RADARSEMARANG.ID, Semarang - Pantauan hilal penentuan Ramadhan 1447 Hijriyah tak terlihat dari Planetarium UIN Walisongo Semarang.
Tim Hisab Ru’yah Kementerian Agama memastikan hilal tidak mungkin terlihat pada pemantauan yang dilakukan 29 Sya’ban, pasalnya saat dilihat pada 18.04 WIB atau ketika matahari terbenam, belum terjadi konjungsi.
Anggota Tim Hisab Ru’yah Kementerian Agama, Slamet Hambali, menjelaskan secara astronomis posisi bulan masih belum memenuhi kriteria visibilitas.
“Tentu saja hari ini hilal tidak akan terlihat. Ya, enggak apa-apa, walaupun enggak terlihat, tapi ini sebuah keahlian untuk memastikan apakah hilal terlihat atau tidak,” ujarnya saat diwawancarai, Selasa (17/2/2026).
Ia menegaskan, salah satu penyebab hilal tidak terlihat adalah karena konjungsi belum terjadi saat matahari terbenam. Ia membeberkan hasil pantauan.
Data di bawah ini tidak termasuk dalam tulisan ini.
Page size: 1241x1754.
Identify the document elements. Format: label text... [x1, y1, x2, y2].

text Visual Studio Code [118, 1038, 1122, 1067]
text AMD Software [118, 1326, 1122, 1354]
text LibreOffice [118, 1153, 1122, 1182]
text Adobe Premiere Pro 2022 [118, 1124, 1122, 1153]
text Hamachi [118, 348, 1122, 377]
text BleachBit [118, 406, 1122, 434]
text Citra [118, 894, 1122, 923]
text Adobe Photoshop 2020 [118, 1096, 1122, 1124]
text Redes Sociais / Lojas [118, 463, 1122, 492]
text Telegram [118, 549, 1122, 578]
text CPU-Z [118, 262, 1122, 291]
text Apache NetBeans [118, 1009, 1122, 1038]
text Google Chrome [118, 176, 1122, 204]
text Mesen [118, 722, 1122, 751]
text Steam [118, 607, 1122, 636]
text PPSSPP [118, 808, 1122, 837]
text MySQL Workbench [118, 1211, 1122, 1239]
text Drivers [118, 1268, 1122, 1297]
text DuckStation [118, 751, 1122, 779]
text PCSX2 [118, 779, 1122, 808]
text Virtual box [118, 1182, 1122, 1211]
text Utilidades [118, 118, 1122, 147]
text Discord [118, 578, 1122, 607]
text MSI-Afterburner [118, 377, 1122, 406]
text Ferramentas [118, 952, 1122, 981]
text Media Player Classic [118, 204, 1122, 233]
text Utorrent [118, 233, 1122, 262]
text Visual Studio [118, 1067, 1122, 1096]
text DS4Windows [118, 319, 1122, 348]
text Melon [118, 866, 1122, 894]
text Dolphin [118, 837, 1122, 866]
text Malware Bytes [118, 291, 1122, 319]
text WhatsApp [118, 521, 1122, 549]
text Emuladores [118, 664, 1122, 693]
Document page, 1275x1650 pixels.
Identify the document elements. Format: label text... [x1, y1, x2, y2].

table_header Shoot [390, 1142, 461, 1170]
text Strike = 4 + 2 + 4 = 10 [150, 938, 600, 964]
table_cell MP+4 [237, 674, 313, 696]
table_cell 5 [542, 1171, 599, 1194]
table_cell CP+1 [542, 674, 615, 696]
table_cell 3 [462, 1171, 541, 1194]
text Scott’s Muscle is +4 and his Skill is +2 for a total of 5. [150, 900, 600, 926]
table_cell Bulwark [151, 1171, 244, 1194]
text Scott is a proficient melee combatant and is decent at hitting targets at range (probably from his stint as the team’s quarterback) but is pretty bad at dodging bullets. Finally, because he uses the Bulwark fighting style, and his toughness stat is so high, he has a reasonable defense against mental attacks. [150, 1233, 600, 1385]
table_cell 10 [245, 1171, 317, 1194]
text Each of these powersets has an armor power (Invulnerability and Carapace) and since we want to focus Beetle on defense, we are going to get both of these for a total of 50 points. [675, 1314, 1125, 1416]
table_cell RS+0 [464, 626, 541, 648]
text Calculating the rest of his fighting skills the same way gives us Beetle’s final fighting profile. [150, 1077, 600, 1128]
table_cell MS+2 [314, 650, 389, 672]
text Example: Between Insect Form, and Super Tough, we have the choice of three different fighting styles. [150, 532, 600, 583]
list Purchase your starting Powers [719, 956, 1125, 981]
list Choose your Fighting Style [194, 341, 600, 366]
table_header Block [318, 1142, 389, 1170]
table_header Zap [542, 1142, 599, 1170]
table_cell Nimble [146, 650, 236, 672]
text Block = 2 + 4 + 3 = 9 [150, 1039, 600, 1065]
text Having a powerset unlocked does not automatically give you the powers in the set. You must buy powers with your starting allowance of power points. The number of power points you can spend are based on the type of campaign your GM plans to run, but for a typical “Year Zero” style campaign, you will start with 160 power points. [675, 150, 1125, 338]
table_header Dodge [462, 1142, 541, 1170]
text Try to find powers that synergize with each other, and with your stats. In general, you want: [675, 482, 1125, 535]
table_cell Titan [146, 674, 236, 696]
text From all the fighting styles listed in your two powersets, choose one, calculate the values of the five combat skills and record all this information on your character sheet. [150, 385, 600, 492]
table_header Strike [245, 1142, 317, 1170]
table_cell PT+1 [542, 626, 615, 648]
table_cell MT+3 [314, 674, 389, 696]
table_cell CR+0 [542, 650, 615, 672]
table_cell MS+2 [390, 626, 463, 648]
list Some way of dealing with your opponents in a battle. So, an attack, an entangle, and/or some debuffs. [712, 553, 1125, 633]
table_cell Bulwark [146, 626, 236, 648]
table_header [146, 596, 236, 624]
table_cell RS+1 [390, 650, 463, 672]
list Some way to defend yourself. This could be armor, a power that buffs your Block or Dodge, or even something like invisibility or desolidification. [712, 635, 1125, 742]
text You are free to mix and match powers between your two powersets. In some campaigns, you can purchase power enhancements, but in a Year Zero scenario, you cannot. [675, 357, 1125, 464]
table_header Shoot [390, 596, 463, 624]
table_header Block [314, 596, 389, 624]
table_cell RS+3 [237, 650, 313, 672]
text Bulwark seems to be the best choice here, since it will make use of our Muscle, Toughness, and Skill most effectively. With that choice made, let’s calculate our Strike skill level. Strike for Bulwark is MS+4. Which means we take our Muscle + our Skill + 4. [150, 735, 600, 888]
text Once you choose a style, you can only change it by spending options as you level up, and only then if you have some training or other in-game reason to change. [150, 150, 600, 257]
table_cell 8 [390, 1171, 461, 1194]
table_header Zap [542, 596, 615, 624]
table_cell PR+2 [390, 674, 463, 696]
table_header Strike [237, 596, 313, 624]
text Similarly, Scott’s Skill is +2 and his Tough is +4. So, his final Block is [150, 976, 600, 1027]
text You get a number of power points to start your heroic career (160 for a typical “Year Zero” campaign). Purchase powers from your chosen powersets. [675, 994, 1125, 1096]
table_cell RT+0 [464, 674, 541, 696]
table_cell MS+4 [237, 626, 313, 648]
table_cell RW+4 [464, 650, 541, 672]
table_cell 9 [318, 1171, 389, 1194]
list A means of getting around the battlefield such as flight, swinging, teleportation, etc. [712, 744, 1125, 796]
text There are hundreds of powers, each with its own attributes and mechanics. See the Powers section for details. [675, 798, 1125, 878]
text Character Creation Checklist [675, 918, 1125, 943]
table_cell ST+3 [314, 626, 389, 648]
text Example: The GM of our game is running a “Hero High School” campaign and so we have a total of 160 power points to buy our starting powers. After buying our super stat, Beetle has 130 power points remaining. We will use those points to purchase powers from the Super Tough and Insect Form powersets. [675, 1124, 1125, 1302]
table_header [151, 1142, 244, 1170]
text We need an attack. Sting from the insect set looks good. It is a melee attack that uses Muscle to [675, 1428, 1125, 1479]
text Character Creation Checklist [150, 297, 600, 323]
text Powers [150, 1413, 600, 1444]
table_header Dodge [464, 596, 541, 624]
"Yang pertama, ijtimak belum terjadi, konjungsi belum terjadi. Konjungsi terjadi baru nanti pukul 19.08 WIB. Sehingga ini bisa dipastikan bahwa bulan terbenam lebih dulu dari matahari,” jelasnya.
Menurut dia, kondisi serupa juga terjadi di Arab Saudi. Dimana bulan juga mendahului terbenam.
Ia mengartikan dengan kondisi itu pantauan bulan di Arab Saudi juga masih negatif.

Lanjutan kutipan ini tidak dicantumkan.